Institutional Membership and Discounts
As stated above, some libraries see it as their duty to help authors pay
their OA fees, especially in anticipation of decreasing journal subscription
costs. One model that some publishers are experimenting with is to give
authors discounts on their OA fees if their institution pays a “membership”

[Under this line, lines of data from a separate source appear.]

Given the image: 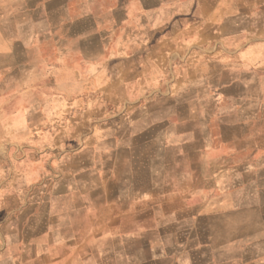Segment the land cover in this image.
Returning a JSON list of instances; mask_svg holds the SVG:
<instances>
[{
  "label": "crops",
  "instance_id": "obj_1",
  "mask_svg": "<svg viewBox=\"0 0 264 264\" xmlns=\"http://www.w3.org/2000/svg\"><path fill=\"white\" fill-rule=\"evenodd\" d=\"M0 264H264V0H0Z\"/></svg>",
  "mask_w": 264,
  "mask_h": 264
}]
</instances>
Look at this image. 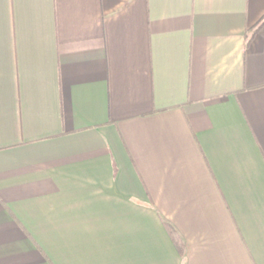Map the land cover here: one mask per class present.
<instances>
[{
	"label": "crops",
	"instance_id": "crops-1",
	"mask_svg": "<svg viewBox=\"0 0 264 264\" xmlns=\"http://www.w3.org/2000/svg\"><path fill=\"white\" fill-rule=\"evenodd\" d=\"M263 15L0 0V264H264Z\"/></svg>",
	"mask_w": 264,
	"mask_h": 264
},
{
	"label": "trees",
	"instance_id": "trees-1",
	"mask_svg": "<svg viewBox=\"0 0 264 264\" xmlns=\"http://www.w3.org/2000/svg\"><path fill=\"white\" fill-rule=\"evenodd\" d=\"M264 25V15H263V18L261 20H259V22H257L255 24V26L253 27V34L258 32L260 30V28H262ZM166 227H168V225H165ZM167 229H170L171 228H167ZM174 241H175V245H176V248H177V251L179 254L182 253V245H180V243L174 238Z\"/></svg>",
	"mask_w": 264,
	"mask_h": 264
}]
</instances>
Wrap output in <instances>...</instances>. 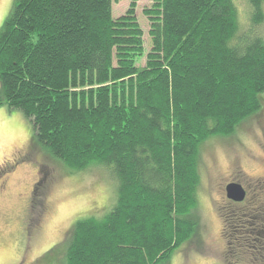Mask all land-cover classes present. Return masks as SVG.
Listing matches in <instances>:
<instances>
[{
	"label": "trees",
	"instance_id": "trees-1",
	"mask_svg": "<svg viewBox=\"0 0 264 264\" xmlns=\"http://www.w3.org/2000/svg\"><path fill=\"white\" fill-rule=\"evenodd\" d=\"M246 1L243 19L235 0H153L144 54L136 0L117 18L113 0H13L0 105L68 172L101 166L117 185L107 214L73 223L65 264H164L195 237L204 142L264 112V0ZM246 199L227 200L225 257L264 264V195Z\"/></svg>",
	"mask_w": 264,
	"mask_h": 264
},
{
	"label": "rangeland",
	"instance_id": "rangeland-1",
	"mask_svg": "<svg viewBox=\"0 0 264 264\" xmlns=\"http://www.w3.org/2000/svg\"><path fill=\"white\" fill-rule=\"evenodd\" d=\"M131 1L113 0L112 17L123 15ZM235 1L239 16L249 17L247 1ZM12 3L13 0H0V26ZM152 3L153 0L135 3V15L143 30L144 54L150 49V22L144 10ZM144 63V56L137 60V65ZM260 96L264 100V91ZM200 160L197 233L191 241L177 247L164 264H229L228 260L237 264L239 261L233 259L236 255L225 257V249L235 242L230 243L223 231L227 219L223 214H230L224 187L230 181L241 183L248 191L249 203L264 195L255 185L264 177V120L254 115L245 119L232 135L207 139ZM59 162L38 143L31 121L21 110L0 105V264H21L27 243L29 248L22 264H30L44 250L52 253L39 264H65V238L73 223L87 216L100 218L115 205L116 181L104 167L68 172ZM36 181L30 204L32 184ZM29 209L32 218L41 209L45 213L40 217L41 228L30 233L28 242Z\"/></svg>",
	"mask_w": 264,
	"mask_h": 264
},
{
	"label": "flooded vegetation",
	"instance_id": "flooded-vegetation-1",
	"mask_svg": "<svg viewBox=\"0 0 264 264\" xmlns=\"http://www.w3.org/2000/svg\"><path fill=\"white\" fill-rule=\"evenodd\" d=\"M262 120H264V118H263V116H262ZM38 168H40V165L38 166ZM38 173H39V171H38ZM37 180L39 181V178H37ZM230 182H236V181H230ZM230 182H228V183H230ZM227 183V184H228ZM38 184V182L36 181V182H34L33 184H32V191H31V197H30V199L28 200V203H33V201H32V199H33V190L35 189V186ZM226 186V185H225ZM243 186V185H242ZM244 187V186H243ZM258 189H260L259 188V185H257L256 186ZM244 189H245V191H246V195H247V193H248V191L246 190V188L244 187ZM224 192H225V187H224ZM227 197H226V193H225V199H226ZM245 198H246V196H245ZM227 200H229V199H227ZM229 201H231V200H229ZM233 202V201H232ZM242 202V201H241ZM31 207V206H30ZM220 207H222V206H220ZM29 211H30V209L28 210V214H29ZM44 210H39V212L36 214V216L34 217V218H32V217H30V215L31 214H29V216H28V218H27V221H26V223H28L29 221H30V223H28V226H27V228H26V230H27V232H28V242H29V239H30V233L31 232H33L35 229H37V228H41L40 227V217H42L43 215H44ZM29 217H30V219H29ZM220 235L222 236V228H221V233H220ZM66 239V238H65ZM54 246V245H53ZM29 248V245H28V243H27V247H26V252H25V255L24 256H21V259H22V262H21V264L24 262L25 263V259H26V253H27V249ZM52 253V251L51 250H48V251H46V250H44V252L40 255V256H38V258L37 259H35V260H33L32 262H30V264H32V263H34V264H39V263H41V262H43V260L48 256V255H50ZM20 259V260H21Z\"/></svg>",
	"mask_w": 264,
	"mask_h": 264
},
{
	"label": "water",
	"instance_id": "water-1",
	"mask_svg": "<svg viewBox=\"0 0 264 264\" xmlns=\"http://www.w3.org/2000/svg\"><path fill=\"white\" fill-rule=\"evenodd\" d=\"M225 193L227 199L233 202H241L245 199L246 191L241 183L230 182L225 186Z\"/></svg>",
	"mask_w": 264,
	"mask_h": 264
}]
</instances>
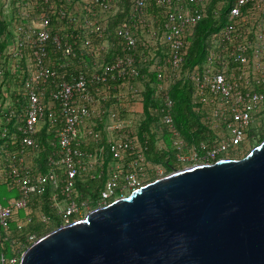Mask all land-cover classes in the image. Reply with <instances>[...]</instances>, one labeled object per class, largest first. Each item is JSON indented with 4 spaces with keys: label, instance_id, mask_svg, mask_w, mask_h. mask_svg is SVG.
I'll use <instances>...</instances> for the list:
<instances>
[{
    "label": "built area",
    "instance_id": "obj_1",
    "mask_svg": "<svg viewBox=\"0 0 264 264\" xmlns=\"http://www.w3.org/2000/svg\"><path fill=\"white\" fill-rule=\"evenodd\" d=\"M131 1L113 27L121 0H5L12 17L0 34V186L16 194L0 197V242L8 243L0 264H19L39 238L17 237L34 221L37 196L48 200L40 221L61 226L145 184L149 137H140L131 105L148 86L160 123L156 145L181 166L239 158L259 134L264 0H232L225 24L209 35L206 60L190 69L185 56L208 0ZM183 79L204 110L208 130L199 140L187 139L173 117L170 90ZM104 149L113 156L105 185L86 197L79 182L103 173Z\"/></svg>",
    "mask_w": 264,
    "mask_h": 264
},
{
    "label": "water",
    "instance_id": "obj_2",
    "mask_svg": "<svg viewBox=\"0 0 264 264\" xmlns=\"http://www.w3.org/2000/svg\"><path fill=\"white\" fill-rule=\"evenodd\" d=\"M19 264H264V138L151 180L40 236Z\"/></svg>",
    "mask_w": 264,
    "mask_h": 264
},
{
    "label": "trees",
    "instance_id": "obj_3",
    "mask_svg": "<svg viewBox=\"0 0 264 264\" xmlns=\"http://www.w3.org/2000/svg\"><path fill=\"white\" fill-rule=\"evenodd\" d=\"M16 1V0H12ZM232 0H208L207 6L205 9V16L202 21L198 23L195 27L194 34L191 39V46L188 49V53L185 56L186 60L184 63V68H193L195 65L203 64L206 60V44L208 43V38L211 33L219 30L226 22L227 15L230 10ZM131 0H121L122 9L118 11L116 14L111 15L110 20L112 21V26L114 27L116 24L121 22L126 16L131 6ZM5 0H0V34L1 36L6 35V23L4 20H8L6 14L3 11V4ZM155 8H150L148 11L149 14L153 13ZM162 19V17H159ZM4 42L0 43V48L3 46ZM153 74V73H150ZM155 90L154 88L148 86L147 92H145V99L138 100L141 102H137L132 104L131 106L135 109V118L139 123L138 129L140 133V137H143V133H147L149 137L148 142V150H146L147 157L153 163L164 162L166 167L171 169L174 168L178 164L174 157V152L170 150V148L159 149L156 145V129L158 130L159 122L158 116L154 112V106L157 104L156 99H154L153 94ZM170 96L174 100V108L172 110L173 117L175 120V124L177 128L181 131V133L189 140H199L206 135V131L208 130L206 124L203 122L201 115L204 110H197L196 105L192 100V86L189 81H185V79L178 81L174 86H172L170 90ZM264 125V121H262V126ZM165 129L162 130V133L165 134ZM264 138V134H263ZM167 145V143H166ZM46 156V152H42V159ZM104 164H103V173L101 175H96L95 177H87L86 181L79 182L78 188L84 194V196H93L95 197L98 193L103 189L106 178H107V168L109 167V163L113 160V156L107 151V149L103 150ZM128 155L125 159V162L130 159ZM177 168H174V170ZM43 199V200H42ZM44 201V202H43ZM44 203V208H41V203ZM48 200L46 195L44 197L37 196L34 199L33 205V215L34 221L28 227H25L20 235L13 234L12 238L17 237L23 239L27 235L28 231H35L40 237L42 234H45L54 229L53 227L46 226L44 223L40 221L39 212L43 209L49 211ZM95 205V204H93ZM57 224L55 227H58ZM7 242H0V248L7 247ZM30 245V243L28 244Z\"/></svg>",
    "mask_w": 264,
    "mask_h": 264
},
{
    "label": "rangeland",
    "instance_id": "obj_4",
    "mask_svg": "<svg viewBox=\"0 0 264 264\" xmlns=\"http://www.w3.org/2000/svg\"><path fill=\"white\" fill-rule=\"evenodd\" d=\"M11 6H12V4L7 5V2H6L5 4H3V7H2L4 13L7 14L8 18L12 17V13H11L12 7ZM13 6H14V4H13ZM263 134H264V125L262 126L261 129H259V134L258 135H253V137H251V145H250V147H248V149L245 152H243L242 154H239L238 155L239 158L244 157L253 147L258 145L263 140ZM183 167L184 166L177 165L174 168L180 169V168H183ZM174 168H171V169L167 168L164 162L156 163V165L151 163V166L147 167L146 170H145L146 174H145V177H144V183L149 182L151 180H154V179H156L158 177H161L163 175H166V174L170 173L171 171H173ZM127 193L129 194V192H126V195H128ZM15 194H16V191H9V189L7 188L6 185H1L0 186V197L2 199H3V197L14 196ZM85 215L86 214H83L81 216V218L84 217ZM55 226L56 225H54V229L57 228ZM50 227H53V226H50ZM42 235H44V234H42Z\"/></svg>",
    "mask_w": 264,
    "mask_h": 264
},
{
    "label": "crops",
    "instance_id": "obj_5",
    "mask_svg": "<svg viewBox=\"0 0 264 264\" xmlns=\"http://www.w3.org/2000/svg\"><path fill=\"white\" fill-rule=\"evenodd\" d=\"M154 12H156L158 14V12L156 10Z\"/></svg>",
    "mask_w": 264,
    "mask_h": 264
}]
</instances>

fee: in many cases, at the exact rate of an online subscription. This model
maintains diversification of revenue, but does not allow libraries to
realize real savings, which was part of the impetus for OA, so it is yet to
be seen whether it will be attractive in the long run. It also could put
libraries in the position of influencing where authors publish their
articles, instead of what they read (and what a researcher reads is not
entirely determined by the institution’s library), which may not be best for
scientists or science. We will be monitoring the popularity, successes, and
shortcomings of this model and can consider it an option at some future
date.
Conclusion
In its efforts to make journal content as free as possible while preserving
the journal revenue that sustains the society’s activities, APS has decided
to extend the OA choice option to all its research journals. By testing an
author pays system of revenue, the APS publications program can more easily
move to this system if and when the journals become completely open access,
and subscription revenue is no longer available.
References
Davis PM, Ehling T, Habicht O, How S, Saylor JM, and Walker K. Report of the
CUL Task Force on Open Access Publishing. Ithaca: Cornell University, 2004,
p. 27.
http://hdl.handle.net/1813/193
Davis PM. Calculating the Cost per Article in the Current Subscription
Model. Ithaca: Cornell University, 2004, p. 2.